++++ ФРАГМЕНТ ТЕКСТА ++++

23–24 марта в культурном центре ЗИЛ прошел проект What if they come to Moscow, где представили результаты лабораторий «Штрабовица» группы «Агапа», «Факультатив чувственности», «Лаборатории самозванства», прошла презентация «Сайт-специфик перформансов» от кооператива «Айседорино горе», танцевальная компания Far For Yo представила танец «Loop», а Татьяна Чижикова («Ударница») и Ася Ашман («Слюнки») предложили собственные трактовки танцевального перформанса.
Заостряя парадокс в названии знаменитого романа Джонатана Фоэра1, можно разом обозначить страстное желание телесных практик «запредельной близости» к зрителю, и в то же время «робость» новичка и отсутствие подходящего инструментария для реализации этого желания. What if they come to Moscow попытались решить эту проблему.
Очерченная куратором Анастасией Прошутинской тема удивляет своей неопределенностью. Куратор изображает танец некодифицируемой практикой, открытой «визуальным искусствам» так же, как современной музыке, «актуальным гуманитарным исследованиям» и «популярной культуре». Прошутинская пишет, что танец «не имеет одной техники и одной меры виртуозности, поэтому всегда уязвим». Круг значений слова «уязвимость» показывает движущий мотив большинства телесных практик на проекте. Лаборатория «Штрабовница» вскрывает незащищенность стеснения и находит для вытесненного неологизм; ироническая провокация объективирующих стратегий мужского взгляда в «Саду» проводится из слабой позиции объективируемых «жертв». Название перформанса «Рыцари дизабилити» говорит об инвалидности. Сама уязвимость жанра побуждает «партиципаторные перформансы» подражать танцевальным лабораториям, как в случае «Imposture lab», или перетекать в перформанс, как у «Факультета чувственности».
Сайт-специфик перформансы
Когда перформанс выходит в большой социум, перед нами встает вопрос, как выбраться из плена столь многих трактовок советского физкульт-активизма и авангардных практик изменения городской культуры посредством искусства. Во время открытия проекта группа «Айседорино горе» — художницы Александра Портянникова и Дарья Плохова — продемонстрировали видеодокументацию и рассказали о своих сайт-специфик перформансах.

++++ ИСХОДНЫЕ ДАННЫЕ ++++

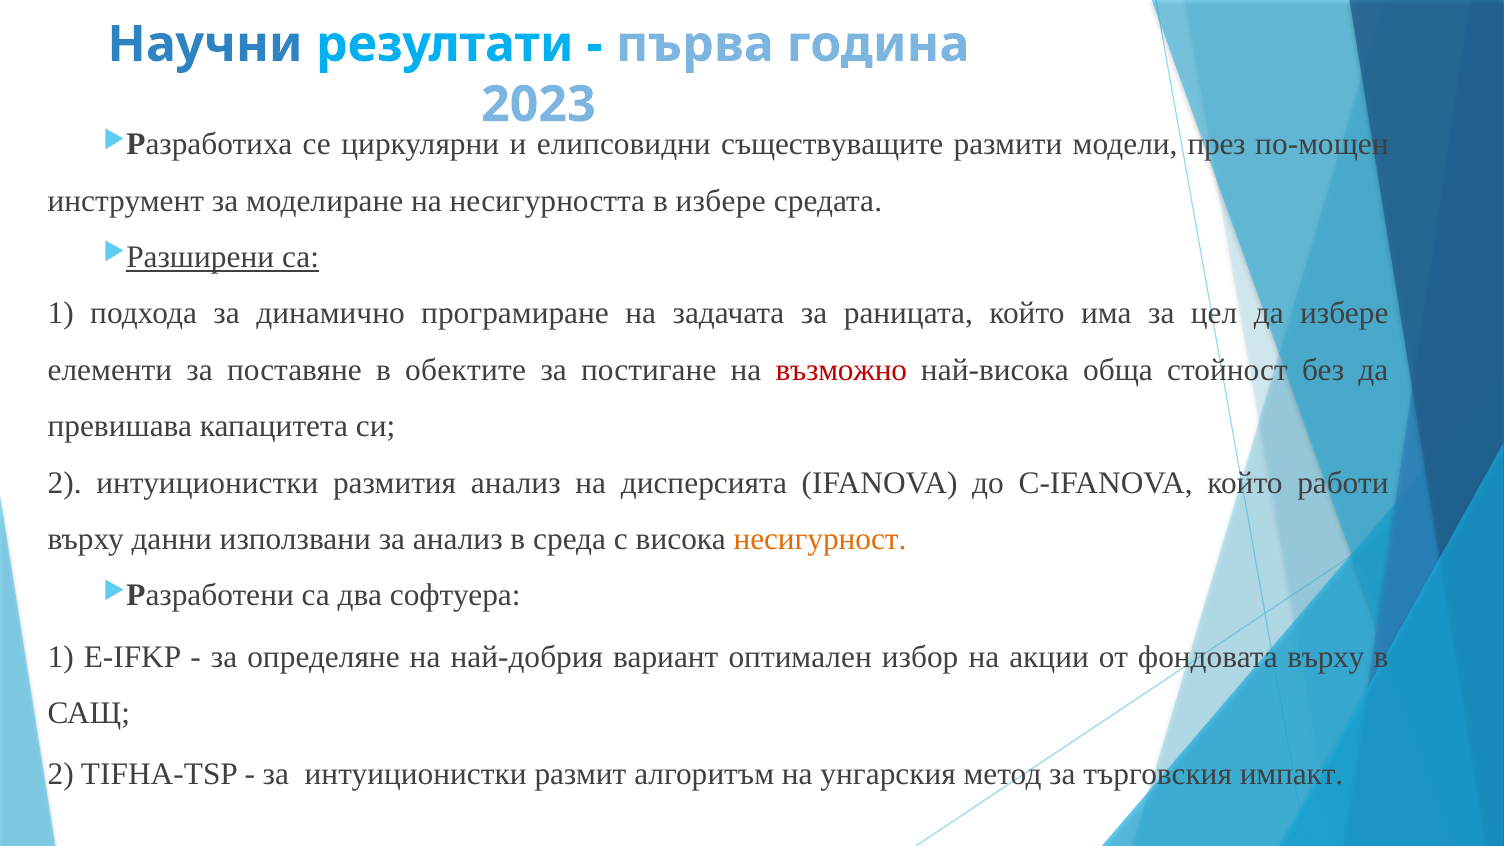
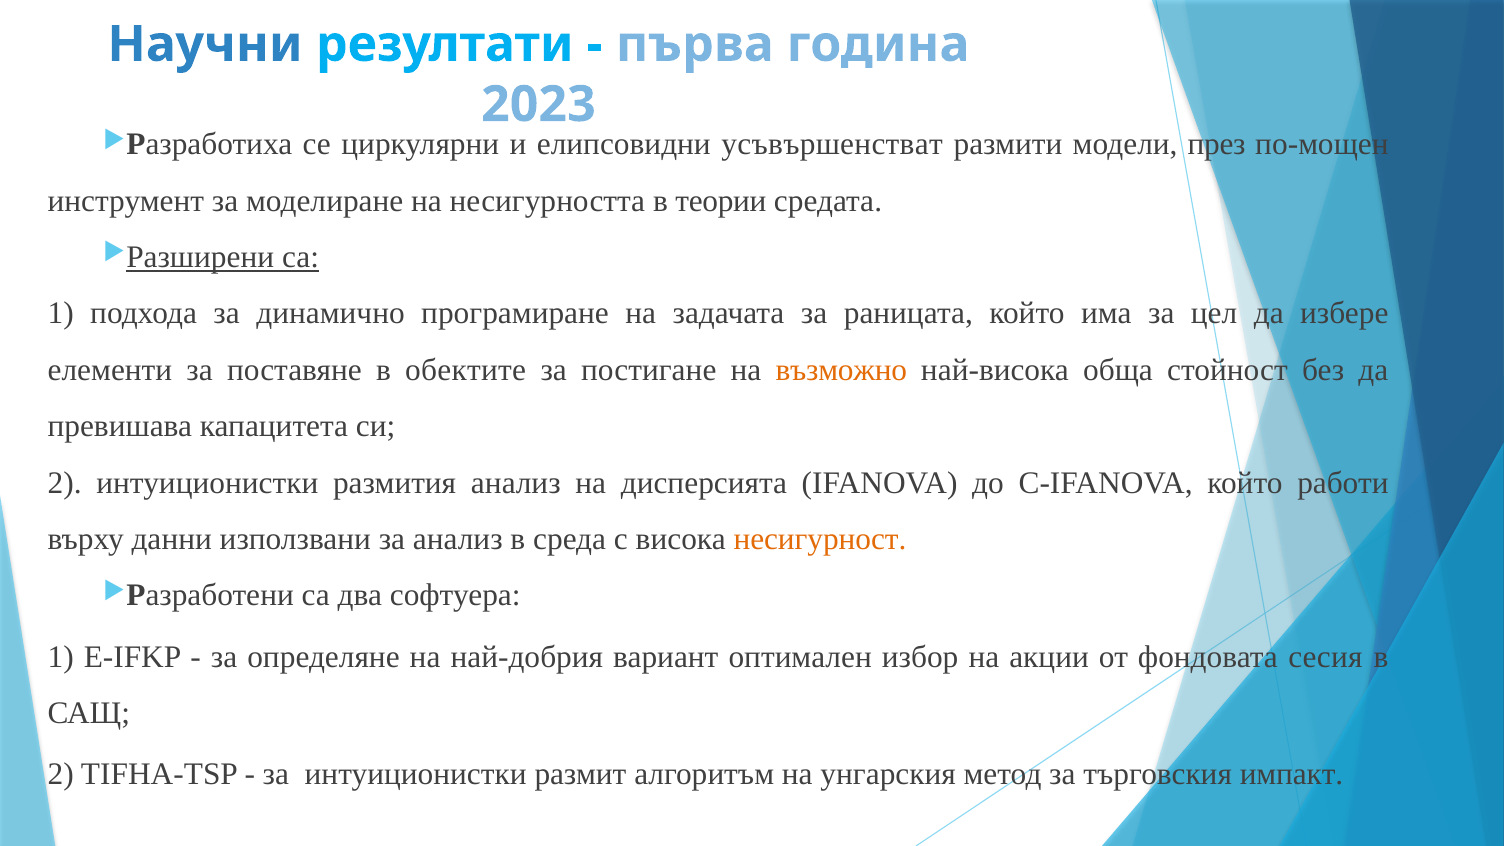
съществуващите: съществуващите -> усъвършенстват
в избере: избере -> теории
възможно colour: red -> orange
фондовата върху: върху -> сесия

++++

### ЗАДАНИЯ ДЛЯ ВЫПОЛНЕНИЯ
a – Кто был куратором проекта, описанного в тексте о What if they come to Moscow?
b – Перепишите текст о проекте What if they come to Moscow: всё от «23–24 марта в» и до «трактовки танцевального перформанса.». Замените при этом «ЗИЛ» на «Зарядье».
c – Продолжите текст о проекте What if they come to Moscow, начав сразу после его последнего предложения.
Эти данные с текстом никак не связаны.

### ОТВЕТЫ ПО ЗАДАНИЯМ
a – Анастасия Прошутинская.

b –
23–24 марта в культурном центре Зарядье прошел проект What if they come to Moscow, где представили результаты лабораторий «Штрабовица» группы «Агапа», «Факультатив чувственности», «Лаборатории самозванства», прошла презентация «Сайт-специфик перформансов» от кооператива «Айседорино горе», танцевальная компания Far For Yo представила танец «Loop», а Татьяна Чижикова («Ударница») и Ася Ашман («Слюнки») предложили собственные трактовки танцевального перформанса.

c –
Закрепощенное постсоветское тело, обладающее очень ограниченным репертуаром жестов, нуждается в проприоцептивной интервенции, — подумали участницы танцевального кооператива «Айседорино горе». Их сайт-специфик перформансы внедряются и действуют изнутри пешеходного трафика в районе станции метро «Сокол», в видео «Laminar flow. Sokol», переосмысляя знакомые интерпеллятивные жесты. Энергичный круговой взмах руки, который мы так хорошо помним в исполнении архетипического гаишника, теряет власть и свою перформативную силу, когда его воспроизводит группа молодых девушек из непродуктивной позиции досуга.
Перформерки возникают и исчезают в потоке случайных людей, канализированного заградительными блоками стройки, обочиной, привычками держаться с левой стороны от идущего напротив. Их выдает синхронность действий, нарушающая цельность человеческого потока и повседневной рутины, как и ситуационистов. Сначала они служат живым препятствием для пешеходов, застыв в шахматном порядке и перешагивая навстречу друг другу. Те, кто попадает в их динамический лабиринт, невольно меняют траекторию пути. Синхронные движения рук, гармония взмахов выделяет своей артистичностью эту маленькую группу диверсантов бесполезности. Антипродуктивность акции особенно подчеркивается, когда художницы начинают использовать мелкие предметы ландшафта. Собравшись в кружок, они держат пальцы в металлической втулке забора. Любой перекресток становится стратегически важным местом. На большей площади пешеходной развилки, недалеко от станции «Сокол», девушки повторяют парадигматические жесты приветствия, махая поднятой рукой, и призыва, хлопая себя по бедрам.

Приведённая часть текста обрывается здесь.